Y la verdad es que resulta difícil encarar esta situación, porque resulta difícil pensar que no tenemos el control de la vida de nuestros hijos y de nuestros alumnos, o sea, es difícil “soltar la rienda”, como diría José Alfredo Jiménez. Y es que soltar la rienda equivaldría a confiar, es decir, confiar en que los tropiezos, las decepciones, los desencuentros con los que se van a encontrar nuestros hijos y alumnos les van a servir de algo. Más bien estamos acostumbrados a pensar lo contrario: que lo que cuenta son los éxitos, las menciones honoríficas, los primeros lugares, la excelencia. No nos detenemos a pensar que todos esos premios y reconocimientos son efectivamente producto del esfuerzo y la perseverancia, lo cual es muy bueno, pero sobretodo es muy controlado, muy planeado por la persona que lo consigue. Sin embargo, nadie planea un “fregadazo” o un accidente de la vida, así como nadie optaría o escogería una decepción amorosa, nadie quiere pelearse con su amigo del alma, ni quiere ser cachado en un examen… nadie se quiere ir a un examen extraordinario, ni mucho menos repetir un año escolar. A nadie le gustaría estar parado frente a un grupo de personas (por ejemplo su salón de clases) y quedarse bloqueado sin poder hablar en un concurso de oratoria. Nadie escoge ser rechazado o molestado por un grupo de niños populares. Nadie está feliz de saber que sus padres fueron mandados llamar por alguna autoridad del colegio para abordar algún asunto de disciplina. A nadie le encanta vivir la situación de injusticia de un maestro cuando no toma en cuenta nuestro esfuerzo. A nadie le gusta verse en la situación de tener que hacer un trabajo en equipo con personas que le caen mal, o que trabajan distinto que uno. Nadie quiere vivir la situación de divorcio de sus padres. Todas estas situaciones son de alguna forma ajenas a nuestro control, es decir, nos “cayeron encima” sin pedirlas: Un maestro que venía de malas, los nervios que traicionan y bloquean la mente, un amigo que decide ya no serlo más, unos padres que deciden ya no quererse. Son estas circunstancias ajenas a nuestro control, son situaciones difíciles de las que el alumno, el hijo, puede sacar provecho, sobretodo en el plano del conocimiento personal.
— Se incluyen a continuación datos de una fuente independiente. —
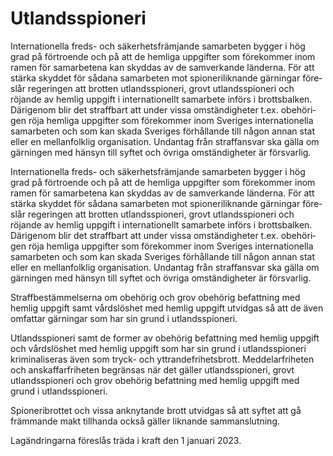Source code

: # Utlandsspioneri

Internationella freds- och säker­hets­främ­jande sam­arbeten bygger i hög grad på förtro­ende och på att de hem­liga upp­gifter som före­kommer inom ramen för sam­arbetena kan skyddas av de sam­verkande länderna. För att stärka skyddet för sådana sam­arbeten mot spioneri­liknande gärningar före­slår regeringen att brotten utlands­spioneri, grovt utlands­spioneri och röjande av hemlig uppgift i inter­natio­nellt sam­arbete införs i brotts­balken. Där­igenom blir det straff­bart att under vissa omstän­dig­heter t.ex. obehöri­gen röja hemliga upp­gifter som före­kommer inom Sveriges inter­natio­nella sam­arbeten och som kan skada Sveriges för­hållande till någon annan stat eller en mellan­folklig orga­nisation. Undan­tag från straff­ansvar ska gälla om gärningen med hänsyn till syftet och övriga omstän­dig­heter är försvarlig.

Internationella freds- och säker­hets­främ­jande sam­arbeten bygger i hög grad på förtro­ende och på att de hem­liga upp­gifter som före­kommer inom ramen för sam­arbetena kan skyddas av de sam­verkande länderna. För att stärka skyddet för sådana sam­arbeten mot spioneri­liknande gärningar före­slår regeringen att brotten utlands­spioneri, grovt utlands­spioneri och röjande av hemlig uppgift i inter­natio­nellt sam­arbete införs i brotts­balken. Där­igenom blir det straff­bart att under vissa omstän­dig­heter t.ex. obehöri­gen röja hemliga upp­gifter som före­kommer inom Sveriges inter­natio­nella sam­arbeten och som kan skada Sveriges för­hållande till någon annan stat eller en mellan­folklig orga­nisation. Undan­tag från straff­ansvar ska gälla om gärningen med hänsyn till syftet och övriga omstän­dig­heter är försvarlig.

Straff­bestäm­mel­serna om obehörig och grov obehörig befatt­ning med hemlig uppgift samt vårds­löshet med hemlig uppgift utvidgas så att de även omfattar gärningar som har sin grund i utlands­spioneri.

Utlands­spioneri samt de former av obehörig befatt­ning med hemlig upp­gift och vårds­lös­het med hemlig upp­gift som har sin grund i utlands­spioneri kriminali­seras även som tryck- och yttrande­frihets­brott. Med­delar­friheten och anskaffar­friheten begränsas när det gäller utlands­spioneri, grovt utlands­spioneri och grov obehörig befatt­ning med hemlig uppgift med grund i utlands­spioneri.

Spioneri­brottet och vissa ankny­tande brott utvidgas så att syftet att gå främ­mande makt till­handa också gäller liknande sam­man­slutning.

Lagändringarna föreslås träda i kraft den 1 januari 2023.
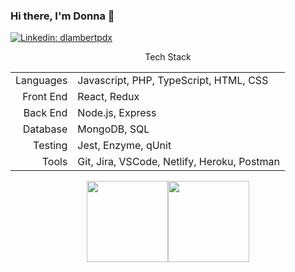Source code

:### Hi there, I'm Donna 👋

[![Linkedin: dlambertpdx](https://img.shields.io/badge/-dlambertpdx-blue?style=flat-square&logo=Linkedin&logoColor=white&link=https://www.linkedin.com/in/dlambertpdx/)](https://www.linkedin.com/in/dlambertpdx/)

<div align="center">
Tech Stack

|  	|  	|
|-:	|-	|
| Languages 	| Javascript, PHP, TypeScript, HTML, CSS 	|
| Front End 	| React, Redux 	|
| Back End 	| Node.js, Express 	|
| Database 	| MongoDB, SQL 	|
| Testing 	| Jest, Enzyme, qUnit 	|
| Tools 	| Git, Jira, VSCode, Netlify, Heroku, Postman 	|
</div>
<div align="center">
  <img align="" height="130px" src="https://github-readme-stats.vercel.app/api?username=sanvean74&show_icons=true&hide_title=true&include_all_commits=true&hide_border=true&theme=darcula" /><img align="" height="130px" src="https://github-readme-stats.vercel.app/api/top-langs/?username=sanvean74&show_icons=true&hide_border=true&hide_title=true&layout=compact&theme=darcula" />
</div>
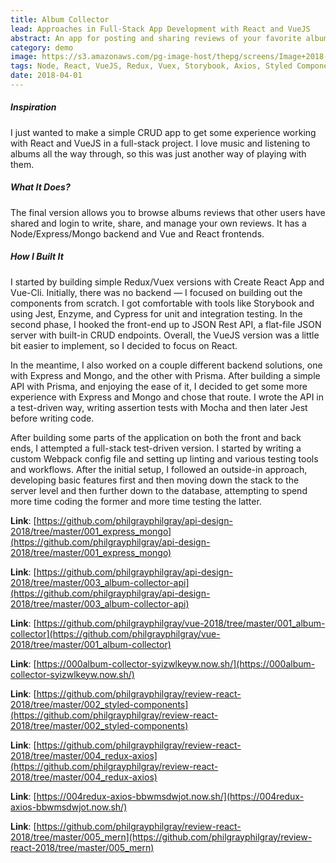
 ```yaml
---
title: Album Collector
lead: Approaches in Full-Stack App Development with React and VueJS
abstract: An app for posting and sharing reviews of your favorite albums.
category: demo
image: https://s3.amazonaws.com/pg-image-host/thepg/screens/Image+2018-06-08+at+8.14.28+PM.png
tags: Node, React, VueJS, Redux, Vuex, Storybook, Axios, Styled Components, SASS, SVG, MongoDB, Prisma, GraphQL, FireBase, Serverless
date: 2018-04-01
---
```


##### Inspiration

I just wanted to make a simple CRUD app to get some experience working with React and VueJS in a full-stack project. I love music and listening to albums all the way through, so this was just another way of playing with them.

##### What It Does?

The final version allows you to browse albums reviews that other users have shared and login to write, share, and manage your own reviews. It has a Node/Express/Mongo backend and Vue and React frontends.

##### How I Built It

I started by building simple Redux/Vuex versions with Create React App and Vue-Cli. Initially, there was no backend — I focused on building out the components from scratch. I got comfortable with tools like Storybook and using Jest, Enzyme, and Cypress for unit and integration testing. In the second phase, I hooked the front-end up to JSON Rest API, a flat-file JSON server with built-in CRUD endpoints. Overall, the VueJS version was a little bit easier to implement, so I decided to focus on React.

In the meantime, I also worked on a couple different backend solutions, one with Express and Mongo, and the other with Prisma. After building a simple API with Prisma, and enjoying the ease of it, I decided to get some more experience with Express and Mongo and chose that route. I wrote the API in a test-driven way, writing assertion tests with Mocha and then later Jest before writing code.

After building some parts of the application on both the front and back ends, I attempted a full-stack test-driven version. I started by writing a custom Webpack config file and setting up linting and various testing tools and workflows. After the initial setup, I followed an outside-in approach, developing basic features first and then moving down the stack to the server level and then further down to the database, attempting to spend more time coding the former and more time testing the latter.

**Link**: [https://github.com/philgrayphilgray/api-design-2018/tree/master/001_express_mongo](https://github.com/philgrayphilgray/api-design-2018/tree/master/001_express_mongo)

**Link**: [https://github.com/philgrayphilgray/api-design-2018/tree/master/003_album-collector-api](https://github.com/philgrayphilgray/api-design-2018/tree/master/003_album-collector-api)

**Link**: [https://github.com/philgrayphilgray/vue-2018/tree/master/001_album-collector](https://github.com/philgrayphilgray/vue-2018/tree/master/001_album-collector)

**Link**: [https://000album-collector-syizwlkeyw.now.sh/](https://000album-collector-syizwlkeyw.now.sh/)

**Link**: [https://github.com/philgrayphilgray/review-react-2018/tree/master/002_styled-components](https://github.com/philgrayphilgray/review-react-2018/tree/master/002_styled-components)

**Link**: [https://github.com/philgrayphilgray/review-react-2018/tree/master/004_redux-axios](https://github.com/philgrayphilgray/review-react-2018/tree/master/004_redux-axios)

**Link**: [https://004redux-axios-bbwmsdwjot.now.sh/](https://004redux-axios-bbwmsdwjot.now.sh/)

**Link**: [https://github.com/philgrayphilgray/review-react-2018/tree/master/005_mern](https://github.com/philgrayphilgray/review-react-2018/tree/master/005_mern)
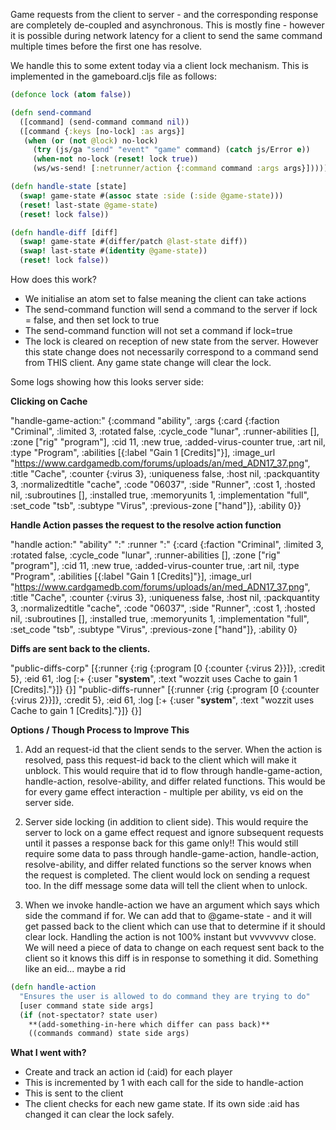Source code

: Game requests from the client to server - and the corresponding response are completely de-coupled and asynchronous.  This is mostly fine - however it is possible during network latency for a client to send the same command multiple times before the first one has resolve.

We handle this to some extent today via a client lock mechanism.  This is implemented in the gameboard.cljs file as follows:
```clojure
(defonce lock (atom false))

(defn send-command
  ([command] (send-command command nil))
  ([command {:keys [no-lock] :as args}]
   (when (or (not @lock) no-lock)
     (try (js/ga "send" "event" "game" command) (catch js/Error e))
     (when-not no-lock (reset! lock true))
     (ws/ws-send! [:netrunner/action {:command command :args args}]))))

(defn handle-state [state]
  (swap! game-state #(assoc state :side (:side @game-state)))
  (reset! last-state @game-state)
  (reset! lock false))

(defn handle-diff [diff]
  (swap! game-state #(differ/patch @last-state diff))
  (swap! last-state #(identity @game-state))
  (reset! lock false))
```
How does this work?
* We initialise an atom set to false meaning the client can take actions
* The send-command function will send a command to the server if lock = false, and then set lock to true
* The send-command function will not set a command if lock=true
* The lock is cleared on reception of new state from the server.  However this state change does not necessarily correspond to a command send from THIS client.  Any game state change will clear the lock.

Some logs showing how this looks server side:

**Clicking on Cache**

"handle-game-action:" {:command "ability", :args {:card {:faction "Criminal", :limited 3, :rotated false, :cycle_code "lunar", :runner-abilities [], :zone ["rig" "program"], :cid 11, :new true, :added-virus-counter true, :art nil, :type "Program", :abilities [{:label "Gain 1 [Credits]"}], :image_url "https://www.cardgamedb.com/forums/uploads/an/med_ADN17_37.png", :title "Cache", :counter {:virus 3}, :uniqueness false, :host nil, :packquantity 3, :normalizedtitle "cache", :code "06037", :side "Runner", :cost 1, :hosted nil, :subroutines [], :installed true, :memoryunits 1, :implementation "full", :set_code "tsb", :subtype "Virus", :previous-zone ["hand"]}, :ability 0}}

**Handle Action passes the request to the resolve action function**

"handle action:" "ability" ":" :runner ":" {:card {:faction "Criminal", :limited 3, :rotated false, :cycle_code "lunar", :runner-abilities [], :zone ["rig" "program"], :cid 11, :new true, :added-virus-counter true, :art nil, :type "Program", :abilities [{:label "Gain 1 [Credits]"}], :image_url "https://www.cardgamedb.com/forums/uploads/an/med_ADN17_37.png", :title "Cache", :counter {:virus 3}, :uniqueness false, :host nil, :packquantity 3, :normalizedtitle "cache", :code "06037", :side "Runner", :cost 1, :hosted nil, :subroutines [], :installed true, :memoryunits 1, :implementation "full", :set_code "tsb", :subtype "Virus", :previous-zone ["hand"]}, :ability 0}

**Diffs are sent back to the clients.**

"public-diffs-corp" [{:runner {:rig {:program [0 {:counter {:virus 2}}]}, :credit 5}, :eid 61, :log [:+ {:user "__system__", :text "wozzit uses Cache to gain 1 [Credits]."}]} {}]
"public-diffs-runner" [{:runner {:rig {:program [0 {:counter {:virus 2}}]}, :credit 5}, :eid 61, :log [:+ {:user "__system__", :text "wozzit uses Cache to gain 1 [Credits]."}]} {}]

**Options / Though Process to Improve This**
1. Add an request-id that the client sends to the server.  When the action is resolved, pass this request-id back to the client which will make it unblock.  This would require that id to flow through handle-game-action, handle-action, resolve-ability, and differ related functions.  This would be for every game effect interaction - multiple per ability, vs eid on the server side.

2. Server side locking (in addition to client side).  This would require the server to lock on a game effect request and ignore subsequent requests until it passes a response back for this game only!!  This would still require some data to pass through handle-game-action, handle-action, resolve-ability, and differ related functions so the server knows when the request is completed.  The client would lock on sending a request too.  In the diff message some data will tell the client when to unlock.  

3. When we invoke handle-action we have an argument which says which side the command if for.  We can add that to @game-state - and it will get passed back to the client which can use that to determine if it should clear lock.  Handling the action is not 100% instant but vvvvvvvv close.  We will need a piece of data to change on each request sent back to the client so it knows this diff is in response to something it did.  Something like an eid... maybe a rid

```clojure
(defn handle-action
  "Ensures the user is allowed to do command they are trying to do"
  [user command state side args]
  (if (not-spectator? state user)
    **(add-something-in-here which differ can pass back)**
    ((commands command) state side args)
```

**What I went with?**
* Create and track an action id (:aid) for each player 
* This is incremented by 1 with each call for the side to handle-action
* This is sent to the client
* The client checks for each new game state.  If its own side :aid has changed it can clear the lock safely.
   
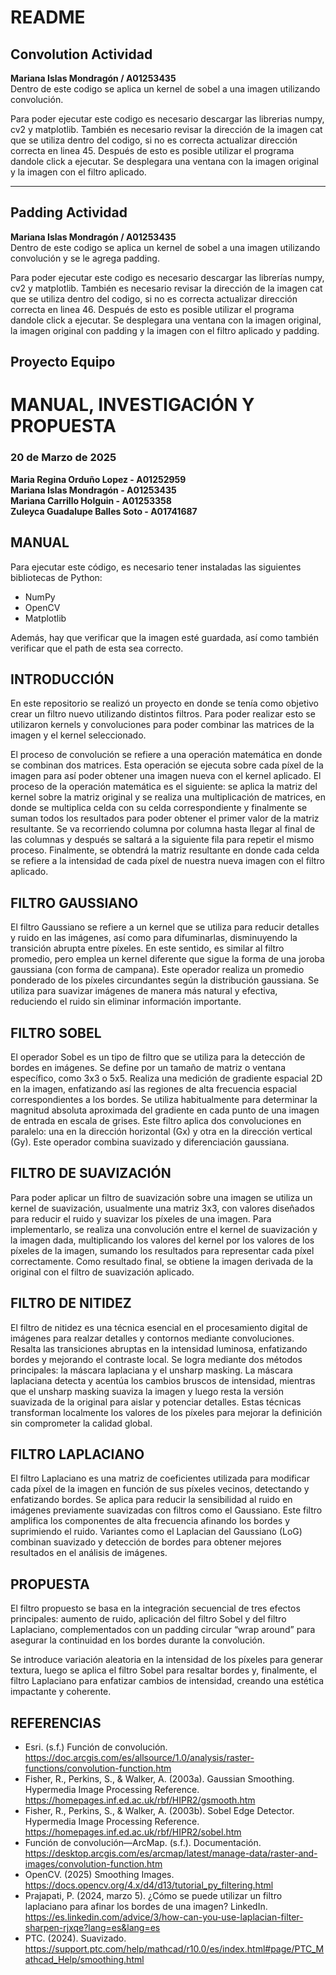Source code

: # README

## Convolution Actividad
**Mariana Islas Mondragón / A01253435**  
Dentro de este codigo se aplica un kernel de sobel a una imagen utilizando convolución.

Para poder ejecutar este codigo es necesario descargar las librerias numpy, cv2 y matplotlib. También es necesario revisar la dirección de la imagen cat que se utiliza dentro del codigo, si no es correcta actualizar dirección correcta en linea 45. Después de esto es posible utilizar el programa dandole click a ejecutar. Se desplegara una ventana con la imagen original y la imagen con el filtro aplicado.

---

## Padding Actividad 
**Mariana Islas Mondragón / A01253435**  
Dentro de este codigo se aplica un kernel de sobel a una imagen utilizando convolución y se le agrega padding.

Para poder ejecutar este codigo es necesario descargar las librerías numpy, cv2 y matplotlib. También es necesario revisar la dirección de la imagen cat que se utiliza dentro del codigo, si no es correcta actualizar dirección correcta en linea 46. Después de esto es posible utilizar el programa dandole click a ejecutar. Se desplegara una ventana con la imagen original, la imagen original con padding y la imagen con el filtro aplicado y padding.

## Proyecto Equipo
# MANUAL, INVESTIGACIÓN Y PROPUESTA

### 20 de Marzo de 2025

**Maria Regina Orduño Lopez - A01252959**  
**Mariana Islas Mondragón - A01253435**  
**Mariana Carrillo Holguin - A01253358**  
**Zuleyca Guadalupe Balles Soto - A01741687**  

## MANUAL
Para ejecutar este código, es necesario tener instaladas las siguientes bibliotecas de Python:
- NumPy
- OpenCV
- Matplotlib

Además, hay que verificar que la imagen esté guardada, así como también verificar que el path de esta sea correcto.

## INTRODUCCIÓN
En este repositorio se realizó un proyecto en donde se tenía como objetivo crear un filtro nuevo utilizando distintos filtros. Para poder realizar esto se utilizaron kernels y convoluciones para poder combinar las matrices de la imagen y el kernel seleccionado.

El proceso de convolución se refiere a una operación matemática en donde se combinan dos matrices. Esta operación se ejecuta sobre cada píxel de la imagen para así poder obtener una imagen nueva con el kernel aplicado. El proceso de la operación matemática es el siguiente: se aplica la matriz del kernel sobre la matriz original y se realiza una multiplicación de matrices, en donde se multiplica celda con su celda correspondiente y finalmente se suman todos los resultados para poder obtener el primer valor de la matriz resultante. Se va recorriendo columna por columna hasta llegar al final de las columnas y después se saltará a la siguiente fila para repetir el mismo proceso. Finalmente, se obtendrá la matriz resultante en donde cada celda se refiere a la intensidad de cada píxel de nuestra nueva imagen con el filtro aplicado.

## FILTRO GAUSSIANO
El filtro Gaussiano se refiere a un kernel que se utiliza para reducir detalles y ruido en las imágenes, así como para difuminarlas, disminuyendo la transición abrupta entre píxeles. En este sentido, es similar al filtro promedio, pero emplea un kernel diferente que sigue la forma de una joroba gaussiana (con forma de campana). Este operador realiza un promedio ponderado de los píxeles circundantes según la distribución gaussiana. Se utiliza para suavizar imágenes de manera más natural y efectiva, reduciendo el ruido sin eliminar información importante.

## FILTRO SOBEL
El operador Sobel es un tipo de filtro que se utiliza para la detección de bordes en imágenes. Se define por un tamaño de matriz o ventana específico, como 3x3 o 5x5. Realiza una medición de gradiente espacial 2D en la imagen, enfatizando así las regiones de alta frecuencia espacial correspondientes a los bordes. Se utiliza habitualmente para determinar la magnitud absoluta aproximada del gradiente en cada punto de una imagen de entrada en escala de grises. Este filtro aplica dos convoluciones en paralelo: una en la dirección horizontal (Gx) y otra en la dirección vertical (Gy). Este operador combina suavizado y diferenciación gaussiana.

## FILTRO DE SUAVIZACIÓN
Para poder aplicar un filtro de suavización sobre una imagen se utiliza un kernel de suavización, usualmente una matriz 3x3, con valores diseñados para reducir el ruido y suavizar los píxeles de una imagen. Para implementarlo, se realiza una convolución entre el kernel de suavización y la imagen dada, multiplicando los valores del kernel por los valores de los píxeles de la imagen, sumando los resultados para representar cada píxel correctamente. Como resultado final, se obtiene la imagen derivada de la original con el filtro de suavización aplicado.

## FILTRO DE NITIDEZ
El filtro de nitidez es una técnica esencial en el procesamiento digital de imágenes para realzar detalles y contornos mediante convoluciones. Resalta las transiciones abruptas en la intensidad luminosa, enfatizando bordes y mejorando el contraste local. Se logra mediante dos métodos principales: la máscara laplaciana y el unsharp masking. La máscara laplaciana detecta y acentúa los cambios bruscos de intensidad, mientras que el unsharp masking suaviza la imagen y luego resta la versión suavizada de la original para aislar y potenciar detalles. Estas técnicas transforman localmente los valores de los píxeles para mejorar la definición sin comprometer la calidad global.

## FILTRO LAPLACIANO
El filtro Laplaciano es una matriz de coeficientes utilizada para modificar cada píxel de la imagen en función de sus píxeles vecinos, detectando y enfatizando bordes. Se aplica para reducir la sensibilidad al ruido en imágenes previamente suavizadas con filtros como el Gaussiano. Este filtro amplifica los componentes de alta frecuencia afinando los bordes y suprimiendo el ruido. Variantes como el Laplacian del Gaussiano (LoG) combinan suavizado y detección de bordes para obtener mejores resultados en el análisis de imágenes.

## PROPUESTA
El filtro propuesto se basa en la integración secuencial de tres efectos principales: aumento de ruido, aplicación del filtro Sobel y del filtro Laplaciano, complementados con un padding circular “wrap around” para asegurar la continuidad en los bordes durante la convolución.

Se introduce variación aleatoria en la intensidad de los píxeles para generar textura, luego se aplica el filtro Sobel para resaltar bordes y, finalmente, el filtro Laplaciano para enfatizar cambios de intensidad, creando una estética impactante y coherente.

## REFERENCIAS
- Esri. (s.f.) Función de convolución. https://doc.arcgis.com/es/allsource/1.0/analysis/raster-functions/convolution-function.htm
- Fisher, R., Perkins, S., & Walker, A. (2003a). Gaussian Smoothing. Hypermedia Image Processing Reference. https://homepages.inf.ed.ac.uk/rbf/HIPR2/gsmooth.htm
- Fisher, R., Perkins, S., & Walker, A. (2003b). Sobel Edge Detector. Hypermedia Image Processing Reference. https://homepages.inf.ed.ac.uk/rbf/HIPR2/sobel.htm
- Función de convolución—ArcMap. (s.f.). Documentación. https://desktop.arcgis.com/es/arcmap/latest/manage-data/raster-and-images/convolution-function.htm
- OpenCV. (2025) Smoothing Images. https://docs.opencv.org/4.x/d4/d13/tutorial_py_filtering.html
- Prajapati, P. (2024, marzo 5). ¿Cómo se puede utilizar un filtro laplaciano para afinar los bordes de una imagen? LinkedIn. https://es.linkedin.com/advice/3/how-can-you-use-laplacian-filter-sharpen-rjxqe?lang=es&lang=es
- PTC. (2024). Suavizado. https://support.ptc.com/help/mathcad/r10.0/es/index.html#page/PTC_Mathcad_Help/smoothing.html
Son situaciones de las que se puede incluso salir “aventajado”, si saben aprovecharse, aunque implican cierto grado de dolor.
 
Pero como padres y como maestros, con frecuencia nos abocamos a prevenir este tipo de “desastres”, no queremos que nuestros hijos sufran. Nos preocupamos por generar una especie de medio aséptico, limpio, donde “todo va a salir bien”, nos preocupamos por controlar. Y no nos damos cuenta de que mientras más control pretendemos tener, menos confianza estamos generando en las posibilidades de nuestros hijos y alumnos. Estamos transmitiendo desconfianza, que va de la mano de afán de control, estamos viviendo y enseñando una especie de ficción de control.